The budget also aims to keep prices of certain essential items affordable while discourage imports of betel nuts, jams, fruit jellies, fruits, fruit juices, sauces, cars and air-conditioners. Cigarettes will be costlier after months of campaigning by anti-tobacco activists.
Muhith also proposed an increase of taxes in all four value slabs along with a 10 percent increase on tobacco export.
But, considering the public need, essential commodities like fertiliser, seed, cotton and medicine will continue to enjoy tax exemption.
Small cars up to 1500cc will see their prices go up as the supplementary duty has been raised from 30 percent to 45 percent.

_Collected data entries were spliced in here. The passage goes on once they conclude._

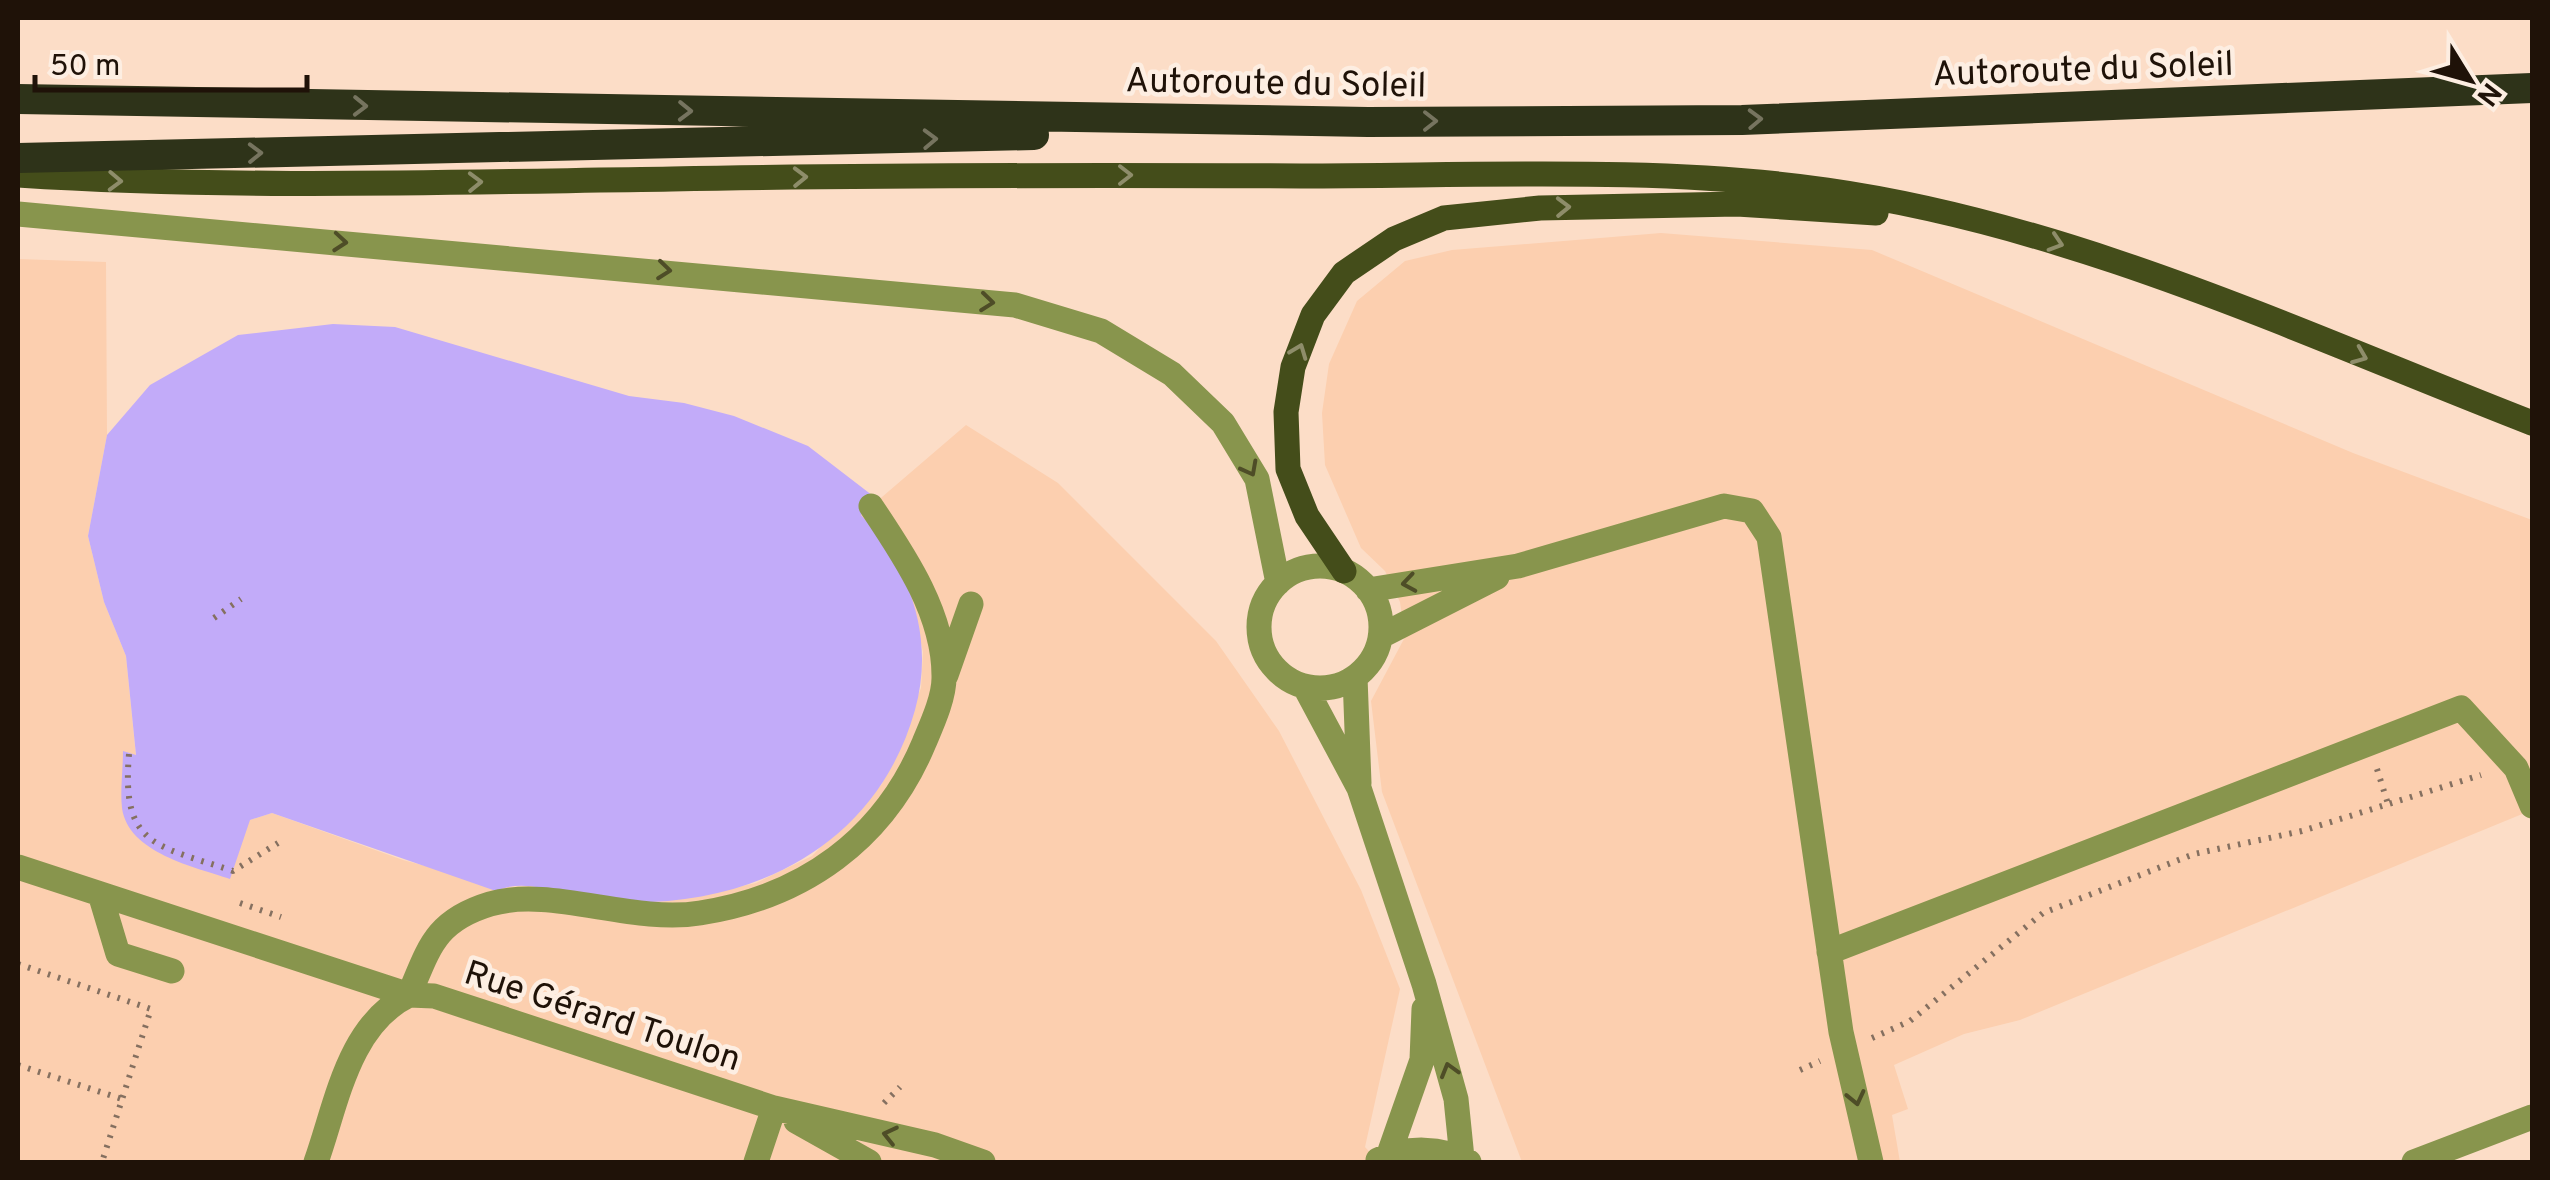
<svg xmlns="http://www.w3.org/2000/svg" width="2550" height="1180" viewBox="0 0 2550 1180" font-family="Overpass,sans-serif">
  <rect width="100%" height="100%" fill="#fcddc7"/>
  <path fill="#fccfaf" d="M1661 233 1872 250 2353 453 2532 520V810L2020 1020 1964 1034 1894 1065 1908 1109 1892 1115 1900 1162H1522L1382 792 1371 701 1405 637 1400 602 1385 571 1361 548 1325 465 1322 413 1329 364 1357 301 1405 261 1452 250Z
    M18 259 106 262 107 435 88 536 104 602 126 656 136 756 124 752 250 820 272 813 403 860 505 887 532 886 598 901 686 898 756 883 812 856 882 784 921 688 923 652 907 580 861 515 966 425 1058 483 1216 641 1279 731 1361 890 1400 989 1365 1147 1379 1162H18Z"/>
  <path fill="#c2abf9" d="M333 324 395 327 629 396 684 403 734 416 808 446 877 499 861 515C911 568 935 639 915 710 875 853 739 913 600 901 566 898 529 876 496 891L272 813 250 820 230 879C195 867 128 853 122 808 120 790 123 770 123 751L136 755 126 656 104 602 88 536 107 435 150 385 238 335Z"/>
  <g fill="none" stroke-linecap="round" stroke-linejoin="round">
    <path stroke="#857060" stroke-width="6" stroke-dasharray="2.5 8" stroke-linecap="butt" d="M214 618 241 599
      M129 754C121 847 156 845 233 871L278 843
      M2377 769 2388 804
      M240 903 281 917
      M18 964 151 1009 102 1162
      M1872 1038 1910 1021 2043 913 2194 854 2302 831 2481 775
      M18 1065 122 1099
      M1800 1070 1820 1061
      M884 1103 900 1087"/>
    <path stroke="#88954d" stroke-width="25" d="M18 214 1015 305 1101 331 1172 374 1223 423 1257 479 1278 583
      M1259 627a61 61 0 1 1 122 0a61 61 0 1 1-122 0Z
      M1368 590 1518 566 1724 506 1752 511 1769 537 1841 1032 1871 1162
      M1381 636 1497 577
      M946 675 971 604
      M1355 677 1359 783
      M1305 687 1359 788 1424 984 1456 1099 1462 1158
      M18 867 409 995 434 996 774 1108 935 1145 983 1162
      M100 894 118 954 172 971
      M1829 952 2461 708 2516 768 2532 806
      M796 1121 869 1162
      M1389 1154 1422 1060 1424 1009
      M1378 1160C1406 1146 1442 1147 1469 1162
      M316 1162C337 1103 348 1025 409 995 429 949 434 921 490 904 551 886 631 924 700 913 804 897 884 839 924 743 932 724 944 698 944 678 945 615 904 555 871 506
      M756 1162 774 1108
      M2414 1162 2532 1117"/>
    <path stroke="#444d1a" stroke-width="25" d="M18 175C235 189 454 182 672 179 882 175 1091 175 1301 176 1470 176 1660 166 1827 190 2073 225 2303 334 2532 423
      M1344 571 1307 516 1288 469 1286 412 1293 367 1313 315 1344 273 1394 239 1444 218 1540 208 1737 204 1876 213"/>
    <path stroke="#2e3319" stroke-width="30" d="M18 99 1368 122 1742 120 2532 88
      M18 158 1034 135"/>
  </g>
  <defs><path id="oneway-chevron" d="M-2-3.5L2.5 0L-2 3.5" fill="none" stroke-width="1.6" stroke-linecap="round" stroke-linejoin="round" transform="scale(2.5)"/></defs>
  <g stroke="#76745f">
    <use href="#oneway-chevron" transform="translate(360 106) rotate(1)"/>
    <use href="#oneway-chevron" transform="translate(685 111) rotate(1)"/>
    <use href="#oneway-chevron" transform="translate(1755 119) rotate(-2)"/>
    <use href="#oneway-chevron" transform="translate(1430 121)"/>
    <use href="#oneway-chevron" transform="translate(930 139) rotate(-2)"/>
    <use href="#oneway-chevron" transform="translate(255 153) rotate(-1)"/>
  </g>
  <g stroke="#8e8d6a">
    <use href="#oneway-chevron" transform="translate(1125 175)"/>
    <use href="#oneway-chevron" transform="translate(800 177) rotate(-1)"/>
    <use href="#oneway-chevron" transform="translate(115 181) rotate(2)"/>
    <use href="#oneway-chevron" transform="translate(475 182) rotate(-1)"/>
    <use href="#oneway-chevron" transform="translate(1563 207) rotate(-1)"/>
    <use href="#oneway-chevron" transform="translate(2056 243) rotate(18)"/>
    <use href="#oneway-chevron" transform="translate(1299 351) rotate(-69)"/>
    <use href="#oneway-chevron" transform="translate(2360 356) rotate(22)"/>
  </g>
  <g stroke="#4e4d27">
    <use href="#oneway-chevron" transform="translate(340 242) rotate(5)"/>
    <use href="#oneway-chevron" transform="translate(664 270) rotate(6)"/>
    <use href="#oneway-chevron" transform="translate(987 302) rotate(6)"/>
    <use href="#oneway-chevron" transform="translate(1250 469) rotate(62)"/>
    <use href="#oneway-chevron" transform="translate(1409 583) rotate(171)"/>
    <use href="#oneway-chevron" transform="translate(1449 1070) rotate(-106)"/>
    <use href="#oneway-chevron" transform="translate(1856 1098) rotate(77)"/>
    <use href="#oneway-chevron" transform="translate(890 1135) rotate(-167)"/>
  </g>
  <g text-anchor="middle" stroke-width="9" stroke-linejoin="round" paint-order="stroke">
    <g font-size="35" fill="#1f1208" stroke="#fdeee2">
      <text transform="translate(2083 68) rotate(-2)" y="12">Autoroute du Soleil</text>
      <text transform="translate(1276 82) rotate(1)" y="12">Autoroute du Soleil</text>
      <text transform="translate(603 1015) rotate(18)" y="12">Rue Gérard Toulon</text>
    </g>
  </g>
  <rect width="2550" height="1180" fill="none" stroke="#1f1208" stroke-width="40"/>
  <g transform="translate(2470 80) rotate(127)" stroke="#fdeee2" stroke-width="8" paint-order="stroke">
  <path d="M0-8L18 38L0 25L-18 38Z" fill="#1f1208"/>
  <text y="-15" font-size="28" font-weight="bold" text-anchor="middle" fill="#1f1208">N</text>
  </g>
  <path d="M35 75v15h272v-15" fill="none" stroke="#1f1208" stroke-width="5"/>
  <text x="50" y="75" font-size="30" fill="#1f1208" stroke="#fdeee2" stroke-width="8" paint-order="stroke">50 m</text>
</svg>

Larger cars with a capacity between 1801 and 2000cc will also see their prices raised as the proposed supplementary duty has been increased from the prevailing 100 to 150 percent.
Considering its welfare impact, a prevailing 20 percent tax of nutritional supplement for pregnant and lactating mothers has been proposed to be completely withdrawn.
About the nagging power crisis, the Finance Minister promised generation of 8,294 MW of electricity by 2013 and proposed an allocation of Tk 9,544 crore for the power and energy sector.
He, however, admitted that despite all these efforts, people in Dhaka and elsewhere has been suffering a great deal due to load-shedding.
Stressing the need for further advancing the dynamism of the country’s economy for the sake of the nation, he said: “We would resist any ill-motivated interruption.”
Expressing his strong confident that all would act wisely and understand the spirit of the people and their hopes and aspirations, Muhith said: “We shall stand united and build a prosperous, happy and caring Bangladesh.”
He said: “We are confident – our people, our country will emerge victorious and stand upright with dignity. It’s only a matter of time.”